Zum Vergleich: Die Anhänger der anderen Bundestagsparteien sind deutlich zufriedener mit dem Leben hierzulande. So leben 94 Prozent der SPD-Wähler und 87 Prozent der Grünen-Wähler gerne in Deutschland, bei den Anhängern der Union sind es 83 Prozent. Sie alle liegen damit über dem bundesweiten Schnitt, nach dem immerhin mehr als drei Viertel aller Befragten glücklich in Deutschland leben.

Nach "eigenen" Maßstäben: keine Bleibeperspektive im Ausland

Warum so viele AfD-Wähler das Land gerne verlassen würden, verrät die Forsa-Umfrage nicht. Doch völlig unabhängig von den Beweggründen sollte den auswanderungswilligen Anhängern der Partei klar sein: Sollten die Zielstaaten ihrer Wahl eine ähnlich rigide Einwanderungspolitik verfolgen, wie sie die AfD in Deutschland fordert, dürfte ihnen die Suche nach einer neuen Heimat schwerfallen.

Da die Partei ihrer Wahl in ihrem Grundsatzprogramm nur zwischen "politisch Verfolgten und Kriegsflüchtigen" auf der einen und "irregulären Migranten" auf der anderen Seite unterscheidet, hätten die AfD-Wähler ein Problem: Hierzulande herrscht kein Krieg, und niemand wird aufgrund seiner politischen Gesinnung verfolgt. Ihr Traum von der Auswanderung würde - zumindest nach dem Willen der AfD - noch vor der Ausreise ein jähes Ende im Asylzentrum finden.

AfD-Überzeugungen: Mit Deutschland nicht vereinbar?

Das Ergebnis der Forsa-Umfrage wirft eine zentrale Frage auf: Wieso zieht eine Partei mit nationalkonservativen und nationalistischen Positionen so viele Menschen an, die das Land am liebsten verlassen möchten? Auf den ersten Blick stützt dieses Paradoxon die lange Zeit vorherrschende These, dass ein großer Teil der AfD-Wähler nur aus Protest der Partei ihre Stimme geben würde, und nicht, weil ihnen eine vermeintliche Verbesserung der Lebensumstände im eigenen Land am Herzen liegen würde.

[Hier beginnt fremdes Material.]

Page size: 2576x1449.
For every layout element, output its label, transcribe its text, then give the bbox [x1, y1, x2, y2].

Dabei sind viele Politikexperten längst zur Überzeugung gelangt, dass diese These nicht mehr haltbar ist: Die Partei habe sich kontinuierlich eine Stammwählerschaft aufgebaut - auch aufgrund der schlüssigen Tatsache, dass bei einem Großteil der AfD-Wählerschaft persönliche Überzeugungen mit denen der Partei tatsächlich übereinstimmen (wobei zumindest fragwürdig ist, ob sich die AfD-Wähler darüber im Klaren sind, welche Konsequenzen ihr Wahlverhalten für sie hat).

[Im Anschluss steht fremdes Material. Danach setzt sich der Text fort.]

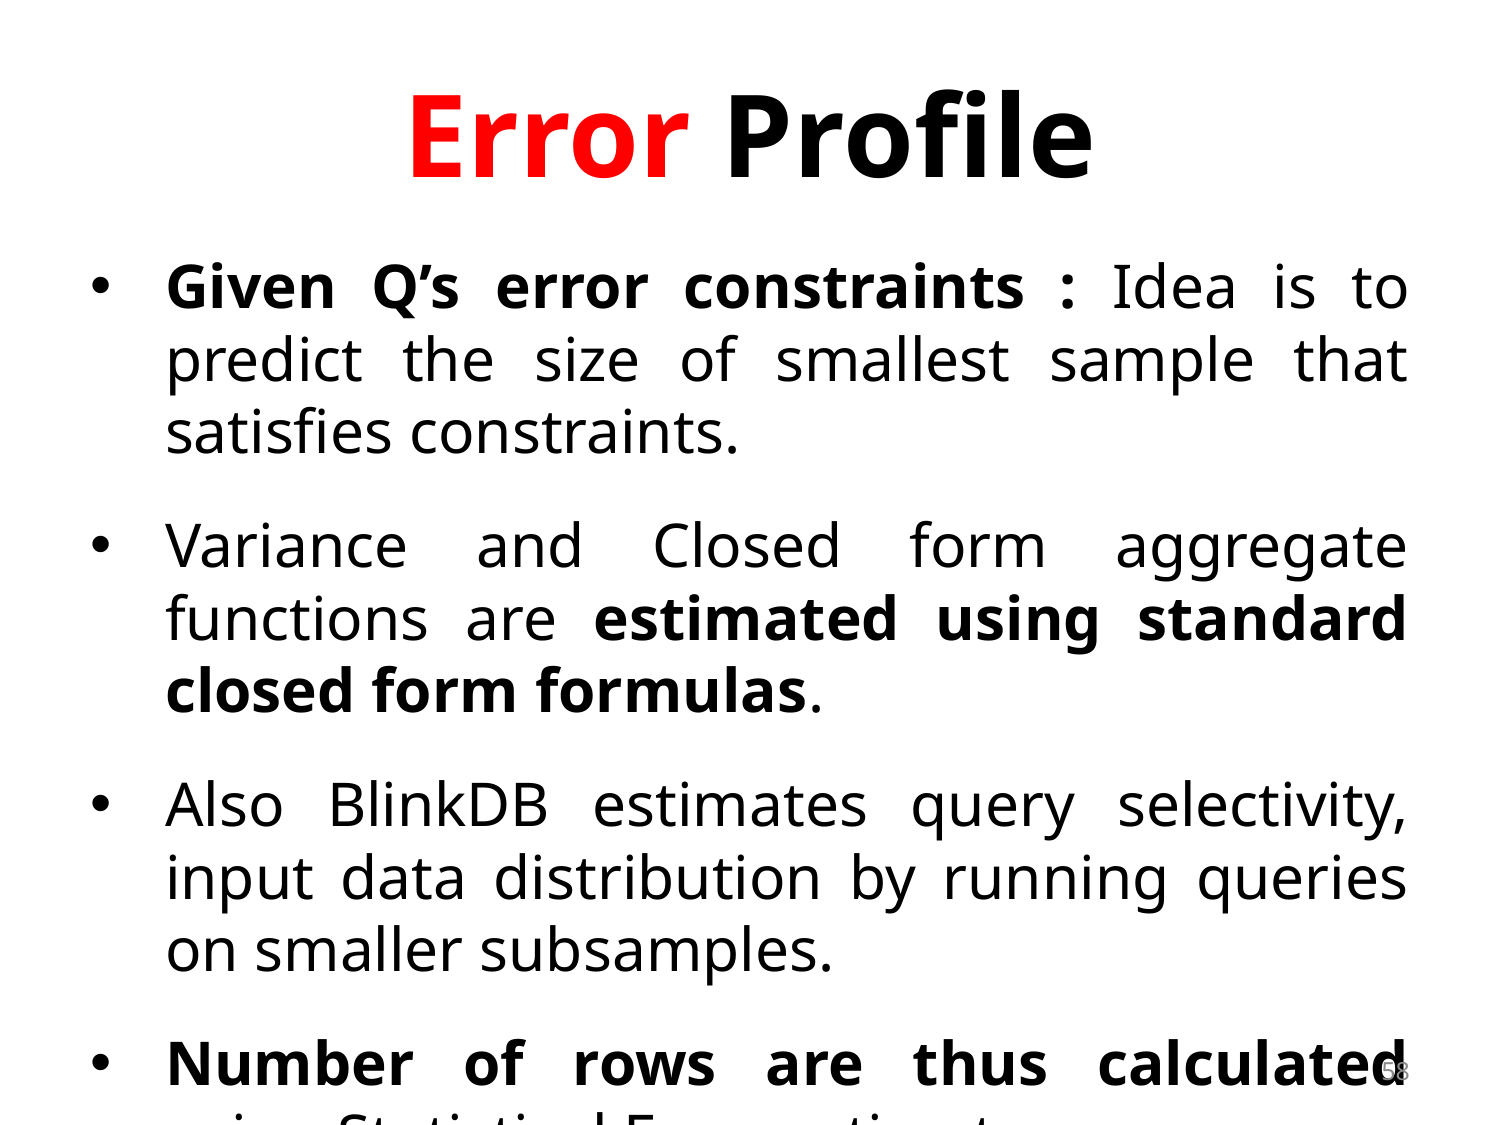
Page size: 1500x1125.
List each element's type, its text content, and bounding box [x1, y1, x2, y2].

Die Kurzversion dieser Überzeugungen lautet: nationale Autonomie statt internationaler Zusammenarbeit, Leitkultur statt Vielfalt, Abschottung statt Öffnung. Eine Abkehr also von den politischen und staatlichen Prinzipien, die Deutschland Wohlstand und Ansehen in der internationalen Politik verschafft haben. Von diesen Prinzipien scheinen sich diese Überzeugungen der AfD entfernt zu haben. Derart weit, dass viele Anhänger der "Alternative für Deutschland" mittlerweile eine Alternative zu Deutschland suchen.